In case anyone is interested in any of my past posts, an archive list can be found at the bottom of this page. I'd appreciate any feedback you may have by sending me an e-mail note--jertrav33@aol.com. Thanks for your interest.

Monday, May 7

Nobel Peace Prize


  
Some GOP senators have nominated Donald Trump for the 2018 Nobel Peace Prize. I would think that giving him this award would be as inaccurate and indefensible as their awarding Bob Dylan the Nobel Prize for Literature in 2016. Dylan may be an influential writer of folk songs, but should he have been considered the best in the world for literature, putting him in with all the writers who are truly deserving of being called the best, putting him shoulder to shoulder with Hemingway, Faulkner, and T. S. Eliot? I don’t think so. Back to the Peace Prize. How could Donald Trump, this Trumpety Bumpkin, be considered a peace maker when he has done more than any other president to divide Americans as well as most of the nations of the world?
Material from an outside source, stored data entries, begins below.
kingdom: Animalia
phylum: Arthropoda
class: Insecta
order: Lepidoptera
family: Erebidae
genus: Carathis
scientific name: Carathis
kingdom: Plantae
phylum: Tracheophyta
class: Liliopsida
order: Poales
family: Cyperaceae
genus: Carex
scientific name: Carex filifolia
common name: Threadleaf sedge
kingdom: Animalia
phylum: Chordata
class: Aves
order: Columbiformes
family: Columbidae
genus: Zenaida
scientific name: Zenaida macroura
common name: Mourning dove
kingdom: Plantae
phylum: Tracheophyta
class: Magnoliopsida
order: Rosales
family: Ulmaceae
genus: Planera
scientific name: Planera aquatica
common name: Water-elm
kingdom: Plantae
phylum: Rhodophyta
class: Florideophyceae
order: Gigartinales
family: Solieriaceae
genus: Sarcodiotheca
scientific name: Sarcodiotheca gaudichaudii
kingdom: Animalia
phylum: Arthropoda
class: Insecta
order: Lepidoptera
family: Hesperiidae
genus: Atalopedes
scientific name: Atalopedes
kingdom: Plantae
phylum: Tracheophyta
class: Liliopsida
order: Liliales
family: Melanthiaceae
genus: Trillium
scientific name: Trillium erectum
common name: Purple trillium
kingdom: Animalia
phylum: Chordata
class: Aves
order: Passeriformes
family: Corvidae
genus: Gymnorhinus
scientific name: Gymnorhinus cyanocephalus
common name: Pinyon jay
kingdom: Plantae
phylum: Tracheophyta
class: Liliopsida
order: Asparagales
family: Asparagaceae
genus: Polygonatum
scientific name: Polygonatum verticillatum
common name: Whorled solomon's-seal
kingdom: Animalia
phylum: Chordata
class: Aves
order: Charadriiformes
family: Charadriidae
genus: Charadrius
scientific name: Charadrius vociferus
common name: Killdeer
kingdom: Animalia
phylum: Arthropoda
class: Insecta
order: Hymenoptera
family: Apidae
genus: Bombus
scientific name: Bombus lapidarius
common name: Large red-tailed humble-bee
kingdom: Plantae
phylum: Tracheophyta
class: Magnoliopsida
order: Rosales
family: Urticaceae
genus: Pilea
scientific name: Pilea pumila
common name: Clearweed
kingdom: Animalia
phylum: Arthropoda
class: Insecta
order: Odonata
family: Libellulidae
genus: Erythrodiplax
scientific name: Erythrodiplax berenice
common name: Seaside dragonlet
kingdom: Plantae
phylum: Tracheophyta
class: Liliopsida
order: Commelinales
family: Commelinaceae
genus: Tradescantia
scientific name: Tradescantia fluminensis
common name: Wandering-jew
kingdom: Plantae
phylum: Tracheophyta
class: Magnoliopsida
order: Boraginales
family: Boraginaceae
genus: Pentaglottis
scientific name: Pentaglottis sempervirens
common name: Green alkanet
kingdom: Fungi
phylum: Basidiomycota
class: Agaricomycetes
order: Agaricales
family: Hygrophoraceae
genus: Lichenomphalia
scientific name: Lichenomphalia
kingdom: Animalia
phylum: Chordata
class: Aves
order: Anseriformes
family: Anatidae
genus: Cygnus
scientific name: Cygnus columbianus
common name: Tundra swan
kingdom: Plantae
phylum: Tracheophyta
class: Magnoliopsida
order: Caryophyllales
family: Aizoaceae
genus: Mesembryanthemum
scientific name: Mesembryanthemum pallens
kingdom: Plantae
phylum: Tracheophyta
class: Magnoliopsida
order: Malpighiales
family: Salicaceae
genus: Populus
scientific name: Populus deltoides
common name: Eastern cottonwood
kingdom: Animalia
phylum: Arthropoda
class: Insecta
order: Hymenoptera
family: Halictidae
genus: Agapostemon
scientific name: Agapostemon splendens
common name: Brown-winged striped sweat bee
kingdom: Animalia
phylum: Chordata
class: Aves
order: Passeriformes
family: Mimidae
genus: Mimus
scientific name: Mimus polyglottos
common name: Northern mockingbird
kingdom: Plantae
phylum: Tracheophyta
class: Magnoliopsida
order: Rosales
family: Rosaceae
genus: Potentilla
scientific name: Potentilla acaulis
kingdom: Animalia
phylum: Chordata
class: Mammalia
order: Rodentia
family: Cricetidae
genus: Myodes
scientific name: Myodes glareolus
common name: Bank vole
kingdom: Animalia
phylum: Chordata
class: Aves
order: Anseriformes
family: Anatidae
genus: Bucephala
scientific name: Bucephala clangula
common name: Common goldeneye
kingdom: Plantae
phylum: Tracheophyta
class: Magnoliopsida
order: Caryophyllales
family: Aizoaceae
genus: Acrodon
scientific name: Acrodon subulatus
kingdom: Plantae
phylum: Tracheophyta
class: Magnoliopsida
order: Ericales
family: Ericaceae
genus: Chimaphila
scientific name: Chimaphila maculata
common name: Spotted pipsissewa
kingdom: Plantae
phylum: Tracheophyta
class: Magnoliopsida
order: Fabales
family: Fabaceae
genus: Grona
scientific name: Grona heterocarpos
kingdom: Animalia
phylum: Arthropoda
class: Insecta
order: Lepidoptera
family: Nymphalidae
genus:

How could he be compared to the true peace makers like Martin Luther King, Nelson Mandela, and Mother Teresa? He can’t. That would be like putting a wolf in with the lambs. This consideration seems to be based on what these GOP senators see as a successful move on Trump’s part to secure a deal with Kim Jong Un to give up his nuclear program and all his nuclear arsenal, and to bring about a peace between North and South Korea. Trump isn’t a diplomat, and he may be walking into the lion’s den when he meets with Kim Jong Un. Rather than securing a peaceful resolution, he might be sent home with his tail between his legs. And Alfred Nobel must be spinning in his grave at the thought of a Trump award for peace making. He might even put a ghostly stick of dynamite under the whole awards business and put it to an end.